[Source data]
^^^^^^^^^^^^^^^^

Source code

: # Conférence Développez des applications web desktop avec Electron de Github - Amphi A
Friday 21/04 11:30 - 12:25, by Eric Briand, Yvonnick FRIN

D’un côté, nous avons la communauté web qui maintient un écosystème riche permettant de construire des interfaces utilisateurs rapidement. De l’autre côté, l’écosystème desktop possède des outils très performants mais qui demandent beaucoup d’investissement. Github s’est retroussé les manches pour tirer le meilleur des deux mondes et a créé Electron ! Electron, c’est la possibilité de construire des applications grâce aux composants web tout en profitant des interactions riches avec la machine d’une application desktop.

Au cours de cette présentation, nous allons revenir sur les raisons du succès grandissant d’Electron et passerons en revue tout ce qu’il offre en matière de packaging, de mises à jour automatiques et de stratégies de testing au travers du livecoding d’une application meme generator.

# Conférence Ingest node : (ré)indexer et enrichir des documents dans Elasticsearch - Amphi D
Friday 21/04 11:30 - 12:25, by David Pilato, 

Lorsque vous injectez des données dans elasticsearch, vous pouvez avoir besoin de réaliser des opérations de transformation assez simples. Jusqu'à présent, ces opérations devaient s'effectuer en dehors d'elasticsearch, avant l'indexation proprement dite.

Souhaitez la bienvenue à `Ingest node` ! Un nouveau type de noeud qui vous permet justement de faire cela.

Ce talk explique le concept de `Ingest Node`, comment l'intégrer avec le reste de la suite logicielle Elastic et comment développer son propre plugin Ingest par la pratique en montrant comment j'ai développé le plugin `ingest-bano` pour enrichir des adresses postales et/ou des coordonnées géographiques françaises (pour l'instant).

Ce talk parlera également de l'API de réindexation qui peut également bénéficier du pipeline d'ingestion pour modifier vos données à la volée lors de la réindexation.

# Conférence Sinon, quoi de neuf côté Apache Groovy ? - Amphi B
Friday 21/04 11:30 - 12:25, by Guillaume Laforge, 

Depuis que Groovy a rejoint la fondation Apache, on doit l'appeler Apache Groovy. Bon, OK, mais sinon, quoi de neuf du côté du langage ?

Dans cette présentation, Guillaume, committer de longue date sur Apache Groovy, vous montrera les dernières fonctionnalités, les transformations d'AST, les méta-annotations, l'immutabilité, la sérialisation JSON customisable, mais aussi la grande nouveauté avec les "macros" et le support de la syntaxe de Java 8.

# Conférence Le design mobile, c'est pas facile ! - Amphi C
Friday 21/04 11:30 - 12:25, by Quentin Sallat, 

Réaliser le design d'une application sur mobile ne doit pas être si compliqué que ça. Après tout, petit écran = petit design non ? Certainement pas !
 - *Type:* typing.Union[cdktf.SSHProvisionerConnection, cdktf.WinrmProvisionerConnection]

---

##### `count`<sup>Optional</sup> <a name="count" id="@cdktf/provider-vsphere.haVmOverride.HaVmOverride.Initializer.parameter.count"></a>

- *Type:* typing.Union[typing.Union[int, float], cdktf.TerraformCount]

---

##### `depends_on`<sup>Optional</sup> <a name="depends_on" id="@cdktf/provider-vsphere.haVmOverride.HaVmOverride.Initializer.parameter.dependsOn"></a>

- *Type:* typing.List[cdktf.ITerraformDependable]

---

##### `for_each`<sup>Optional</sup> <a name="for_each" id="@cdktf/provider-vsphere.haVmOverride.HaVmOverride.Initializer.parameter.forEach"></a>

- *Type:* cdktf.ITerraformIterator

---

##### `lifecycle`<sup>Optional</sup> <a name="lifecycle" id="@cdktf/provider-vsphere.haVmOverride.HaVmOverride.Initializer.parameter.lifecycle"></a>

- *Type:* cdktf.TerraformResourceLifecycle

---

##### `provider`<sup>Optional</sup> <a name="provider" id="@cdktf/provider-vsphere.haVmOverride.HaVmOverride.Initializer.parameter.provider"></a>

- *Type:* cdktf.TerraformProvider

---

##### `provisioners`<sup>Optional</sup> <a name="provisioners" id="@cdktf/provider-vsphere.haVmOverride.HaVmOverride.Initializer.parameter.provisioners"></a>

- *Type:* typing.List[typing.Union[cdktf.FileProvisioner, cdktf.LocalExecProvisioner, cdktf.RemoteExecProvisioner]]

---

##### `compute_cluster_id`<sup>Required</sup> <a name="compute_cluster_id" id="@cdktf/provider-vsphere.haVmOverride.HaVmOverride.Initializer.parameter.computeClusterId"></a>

^^^^^^^^^^^^^^^^

### [Assigned task]
Copy out the data above word for word, starting at its first line and ending with the line that contains "Depuis que Groovy", both included.

### [Solution for this problem]
Source code

: # Conférence Développez des applications web desktop avec Electron de Github - Amphi A
Friday 21/04 11:30 - 12:25, by Eric Briand, Yvonnick FRIN

D’un côté, nous avons la communauté web qui maintient un écosystème riche permettant de construire des interfaces utilisateurs rapidement. De l’autre côté, l’écosystème desktop possède des outils très performants mais qui demandent beaucoup d’investissement. Github s’est retroussé les manches pour tirer le meilleur des deux mondes et a créé Electron ! Electron, c’est la possibilité de construire des applications grâce aux composants web tout en profitant des interactions riches avec la machine d’une application desktop.

Au cours de cette présentation, nous allons revenir sur les raisons du succès grandissant d’Electron et passerons en revue tout ce qu’il offre en matière de packaging, de mises à jour automatiques et de stratégies de testing au travers du livecoding d’une application meme generator.

# Conférence Ingest node : (ré)indexer et enrichir des documents dans Elasticsearch - Amphi D
Friday 21/04 11:30 - 12:25, by David Pilato, 

Lorsque vous injectez des données dans elasticsearch, vous pouvez avoir besoin de réaliser des opérations de transformation assez simples. Jusqu'à présent, ces opérations devaient s'effectuer en dehors d'elasticsearch, avant l'indexation proprement dite.

Souhaitez la bienvenue à `Ingest node` ! Un nouveau type de noeud qui vous permet justement de faire cela.

Ce talk explique le concept de `Ingest Node`, comment l'intégrer avec le reste de la suite logicielle Elastic et comment développer son propre plugin Ingest par la pratique en montrant comment j'ai développé le plugin `ingest-bano` pour enrichir des adresses postales et/ou des coordonnées géographiques françaises (pour l'instant).

Ce talk parlera également de l'API de réindexation qui peut également bénéficier du pipeline d'ingestion pour modifier vos données à la volée lors de la réindexation.

# Conférence Sinon, quoi de neuf côté Apache Groovy ? - Amphi B
Friday 21/04 11:30 - 12:25, by Guillaume Laforge, 

Depuis que Groovy a rejoint la fondation Apache, on doit l'appeler Apache Groovy. Bon, OK, mais sinon, quoi de neuf du côté du langage ?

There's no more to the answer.